SOURCE DATA START
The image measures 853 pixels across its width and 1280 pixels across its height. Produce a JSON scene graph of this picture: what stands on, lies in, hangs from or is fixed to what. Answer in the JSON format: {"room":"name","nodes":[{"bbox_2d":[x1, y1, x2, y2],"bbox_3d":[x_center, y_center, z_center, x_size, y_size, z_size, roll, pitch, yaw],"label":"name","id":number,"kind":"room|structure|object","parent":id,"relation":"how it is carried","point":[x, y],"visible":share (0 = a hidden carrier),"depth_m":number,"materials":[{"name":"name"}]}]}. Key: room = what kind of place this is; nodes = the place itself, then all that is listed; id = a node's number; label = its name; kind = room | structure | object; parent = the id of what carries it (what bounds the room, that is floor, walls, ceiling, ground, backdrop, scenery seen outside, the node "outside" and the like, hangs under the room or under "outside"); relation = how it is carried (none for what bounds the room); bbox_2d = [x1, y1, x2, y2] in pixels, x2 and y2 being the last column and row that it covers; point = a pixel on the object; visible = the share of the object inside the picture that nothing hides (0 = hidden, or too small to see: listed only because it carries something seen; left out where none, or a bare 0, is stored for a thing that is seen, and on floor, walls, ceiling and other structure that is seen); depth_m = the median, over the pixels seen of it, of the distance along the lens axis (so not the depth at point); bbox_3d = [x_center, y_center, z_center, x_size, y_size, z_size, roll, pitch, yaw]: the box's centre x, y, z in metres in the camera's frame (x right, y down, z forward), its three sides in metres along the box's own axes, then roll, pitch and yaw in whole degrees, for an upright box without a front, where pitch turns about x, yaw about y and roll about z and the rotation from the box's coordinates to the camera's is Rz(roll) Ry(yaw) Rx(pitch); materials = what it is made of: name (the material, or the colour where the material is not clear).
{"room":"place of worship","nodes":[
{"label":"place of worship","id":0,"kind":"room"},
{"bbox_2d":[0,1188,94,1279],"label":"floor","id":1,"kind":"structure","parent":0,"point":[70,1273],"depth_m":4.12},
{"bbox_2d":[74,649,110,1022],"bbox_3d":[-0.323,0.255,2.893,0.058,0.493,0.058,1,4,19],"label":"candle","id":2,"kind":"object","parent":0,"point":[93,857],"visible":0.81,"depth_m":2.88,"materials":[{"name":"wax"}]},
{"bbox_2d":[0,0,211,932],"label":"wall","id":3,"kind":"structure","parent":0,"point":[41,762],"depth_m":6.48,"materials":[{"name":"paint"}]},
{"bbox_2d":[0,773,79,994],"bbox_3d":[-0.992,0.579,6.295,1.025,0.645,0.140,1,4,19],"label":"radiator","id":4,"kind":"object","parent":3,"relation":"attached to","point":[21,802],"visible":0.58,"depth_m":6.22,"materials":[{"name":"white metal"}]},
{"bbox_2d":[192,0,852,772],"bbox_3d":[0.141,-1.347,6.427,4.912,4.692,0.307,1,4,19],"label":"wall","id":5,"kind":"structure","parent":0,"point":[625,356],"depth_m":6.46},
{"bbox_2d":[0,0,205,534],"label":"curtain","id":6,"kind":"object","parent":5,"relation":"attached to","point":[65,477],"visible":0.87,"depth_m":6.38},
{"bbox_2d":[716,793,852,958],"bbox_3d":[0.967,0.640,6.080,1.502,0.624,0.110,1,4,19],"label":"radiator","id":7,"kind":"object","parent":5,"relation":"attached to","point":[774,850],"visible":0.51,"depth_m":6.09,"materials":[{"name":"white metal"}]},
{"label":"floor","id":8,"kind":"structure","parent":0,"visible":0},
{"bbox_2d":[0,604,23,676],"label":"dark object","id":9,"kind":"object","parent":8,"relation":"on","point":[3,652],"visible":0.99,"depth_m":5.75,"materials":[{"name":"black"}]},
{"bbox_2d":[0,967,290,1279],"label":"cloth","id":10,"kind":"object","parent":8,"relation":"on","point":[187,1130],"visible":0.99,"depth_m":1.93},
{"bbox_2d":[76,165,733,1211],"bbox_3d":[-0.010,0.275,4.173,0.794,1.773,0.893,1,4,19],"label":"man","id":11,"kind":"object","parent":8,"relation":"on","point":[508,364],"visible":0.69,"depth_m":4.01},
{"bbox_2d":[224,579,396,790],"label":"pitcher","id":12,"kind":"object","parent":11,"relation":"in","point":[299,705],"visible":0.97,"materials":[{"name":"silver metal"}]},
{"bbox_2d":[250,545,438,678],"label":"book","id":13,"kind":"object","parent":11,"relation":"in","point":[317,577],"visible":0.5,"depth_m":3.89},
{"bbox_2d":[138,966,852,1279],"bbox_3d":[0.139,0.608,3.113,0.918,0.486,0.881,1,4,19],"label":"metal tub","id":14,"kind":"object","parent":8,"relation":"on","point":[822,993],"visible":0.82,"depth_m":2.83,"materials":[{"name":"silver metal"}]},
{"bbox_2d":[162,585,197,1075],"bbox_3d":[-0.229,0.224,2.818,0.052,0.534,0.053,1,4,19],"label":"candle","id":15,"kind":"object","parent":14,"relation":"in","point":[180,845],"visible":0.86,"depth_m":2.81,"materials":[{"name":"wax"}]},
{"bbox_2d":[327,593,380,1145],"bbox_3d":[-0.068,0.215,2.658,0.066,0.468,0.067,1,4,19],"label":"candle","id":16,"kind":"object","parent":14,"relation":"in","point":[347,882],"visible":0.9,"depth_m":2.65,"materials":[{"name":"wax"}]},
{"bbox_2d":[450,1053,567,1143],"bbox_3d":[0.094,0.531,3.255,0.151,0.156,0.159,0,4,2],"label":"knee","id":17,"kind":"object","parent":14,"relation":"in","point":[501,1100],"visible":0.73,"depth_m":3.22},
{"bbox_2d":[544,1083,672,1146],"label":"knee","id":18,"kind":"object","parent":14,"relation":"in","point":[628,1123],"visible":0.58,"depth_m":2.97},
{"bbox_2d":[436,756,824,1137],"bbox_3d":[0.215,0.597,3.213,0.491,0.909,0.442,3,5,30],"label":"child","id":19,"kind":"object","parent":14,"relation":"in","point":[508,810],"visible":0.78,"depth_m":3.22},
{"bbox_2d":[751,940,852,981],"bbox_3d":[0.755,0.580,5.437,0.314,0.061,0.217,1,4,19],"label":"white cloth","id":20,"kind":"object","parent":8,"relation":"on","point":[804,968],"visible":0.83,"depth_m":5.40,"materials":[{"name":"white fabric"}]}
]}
SOURCE DATA END
TASK ITEM:
Set down the entries verbatim, leaving none out.

YOUR SOLUTION:
The image measures 853 pixels across its width and 1280 pixels across its height. Produce a JSON scene graph of this picture: what stands on, lies in, hangs from or is fixed to what. Answer in the JSON format: {"room":"name","nodes":[{"bbox_2d":[x1, y1, x2, y2],"bbox_3d":[x_center, y_center, z_center, x_size, y_size, z_size, roll, pitch, yaw],"label":"name","id":number,"kind":"room|structure|object","parent":id,"relation":"how it is carried","point":[x, y],"visible":share (0 = a hidden carrier),"depth_m":number,"materials":[{"name":"name"}]}]}. Key: room = what kind of place this is; nodes = the place itself, then all that is listed; id = a node's number; label = its name; kind = room | structure | object; parent = the id of what carries it (what bounds the room, that is floor, walls, ceiling, ground, backdrop, scenery seen outside, the node "outside" and the like, hangs under the room or under "outside"); relation = how it is carried (none for what bounds the room); bbox_2d = [x1, y1, x2, y2] in pixels, x2 and y2 being the last column and row that it covers; point = a pixel on the object; visible = the share of the object inside the picture that nothing hides (0 = hidden, or too small to see: listed only because it carries something seen; left out where none, or a bare 0, is stored for a thing that is seen, and on floor, walls, ceiling and other structure that is seen); depth_m = the median, over the pixels seen of it, of the distance along the lens axis (so not the depth at point); bbox_3d = [x_center, y_center, z_center, x_size, y_size, z_size, roll, pitch, yaw]: the box's centre x, y, z in metres in the camera's frame (x right, y down, z forward), its three sides in metres along the box's own axes, then roll, pitch and yaw in whole degrees, for an upright box without a front, where pitch turns about x, yaw about y and roll about z and the rotation from the box's coordinates to the camera's is Rz(roll) Ry(yaw) Rx(pitch); materials = what it is made of: name (the material, or the colour where the material is not clear).
{"room":"place of worship","nodes":[
{"label":"place of worship","id":0,"kind":"room"},
{"bbox_2d":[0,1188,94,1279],"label":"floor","id":1,"kind":"structure","parent":0,"point":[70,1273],"depth_m":4.12},
{"bbox_2d":[74,649,110,1022],"bbox_3d":[-0.323,0.255,2.893,0.058,0.493,0.058,1,4,19],"label":"candle","id":2,"kind":"object","parent":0,"point":[93,857],"visible":0.81,"depth_m":2.88,"materials":[{"name":"wax"}]},
{"bbox_2d":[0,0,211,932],"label":"wall","id":3,"kind":"structure","parent":0,"point":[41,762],"depth_m":6.48,"materials":[{"name":"paint"}]},
{"bbox_2d":[0,773,79,994],"bbox_3d":[-0.992,0.579,6.295,1.025,0.645,0.140,1,4,19],"label":"radiator","id":4,"kind":"object","parent":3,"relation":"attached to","point":[21,802],"visible":0.58,"depth_m":6.22,"materials":[{"name":"white metal"}]},
{"bbox_2d":[192,0,852,772],"bbox_3d":[0.141,-1.347,6.427,4.912,4.692,0.307,1,4,19],"label":"wall","id":5,"kind":"structure","parent":0,"point":[625,356],"depth_m":6.46},
{"bbox_2d":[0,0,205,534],"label":"curtain","id":6,"kind":"object","parent":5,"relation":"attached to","point":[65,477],"visible":0.87,"depth_m":6.38},
{"bbox_2d":[716,793,852,958],"bbox_3d":[0.967,0.640,6.080,1.502,0.624,0.110,1,4,19],"label":"radiator","id":7,"kind":"object","parent":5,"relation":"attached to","point":[774,850],"visible":0.51,"depth_m":6.09,"materials":[{"name":"white metal"}]},
{"label":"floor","id":8,"kind":"structure","parent":0,"visible":0},
{"bbox_2d":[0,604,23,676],"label":"dark object","id":9,"kind":"object","parent":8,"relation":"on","point":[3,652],"visible":0.99,"depth_m":5.75,"materials":[{"name":"black"}]},
{"bbox_2d":[0,967,290,1279],"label":"cloth","id":10,"kind":"object","parent":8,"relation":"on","point":[187,1130],"visible":0.99,"depth_m":1.93},
{"bbox_2d":[76,165,733,1211],"bbox_3d":[-0.010,0.275,4.173,0.794,1.773,0.893,1,4,19],"label":"man","id":11,"kind":"object","parent":8,"relation":"on","point":[508,364],"visible":0.69,"depth_m":4.01},
{"bbox_2d":[224,579,396,790],"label":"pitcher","id":12,"kind":"object","parent":11,"relation":"in","point":[299,705],"visible":0.97,"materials":[{"name":"silver metal"}]},
{"bbox_2d":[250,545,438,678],"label":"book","id":13,"kind":"object","parent":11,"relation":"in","point":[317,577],"visible":0.5,"depth_m":3.89},
{"bbox_2d":[138,966,852,1279],"bbox_3d":[0.139,0.608,3.113,0.918,0.486,0.881,1,4,19],"label":"metal tub","id":14,"kind":"object","parent":8,"relation":"on","point":[822,993],"visible":0.82,"depth_m":2.83,"materials":[{"name":"silver metal"}]},
{"bbox_2d":[162,585,197,1075],"bbox_3d":[-0.229,0.224,2.818,0.052,0.534,0.053,1,4,19],"label":"candle","id":15,"kind":"object","parent":14,"relation":"in","point":[180,845],"visible":0.86,"depth_m":2.81,"materials":[{"name":"wax"}]},
{"bbox_2d":[327,593,380,1145],"bbox_3d":[-0.068,0.215,2.658,0.066,0.468,0.067,1,4,19],"label":"candle","id":16,"kind":"object","parent":14,"relation":"in","point":[347,882],"visible":0.9,"depth_m":2.65,"materials":[{"name":"wax"}]},
{"bbox_2d":[450,1053,567,1143],"bbox_3d":[0.094,0.531,3.255,0.151,0.156,0.159,0,4,2],"label":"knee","id":17,"kind":"object","parent":14,"relation":"in","point":[501,1100],"visible":0.73,"depth_m":3.22},
{"bbox_2d":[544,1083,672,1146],"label":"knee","id":18,"kind":"object","parent":14,"relation":"in","point":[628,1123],"visible":0.58,"depth_m":2.97},
{"bbox_2d":[436,756,824,1137],"bbox_3d":[0.215,0.597,3.213,0.491,0.909,0.442,3,5,30],"label":"child","id":19,"kind":"object","parent":14,"relation":"in","point":[508,810],"visible":0.78,"depth_m":3.22},
{"bbox_2d":[751,940,852,981],"bbox_3d":[0.755,0.580,5.437,0.314,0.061,0.217,1,4,19],"label":"white cloth","id":20,"kind":"object","parent":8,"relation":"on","point":[804,968],"visible":0.83,"depth_m":5.40,"materials":[{"name":"white fabric"}]}
]}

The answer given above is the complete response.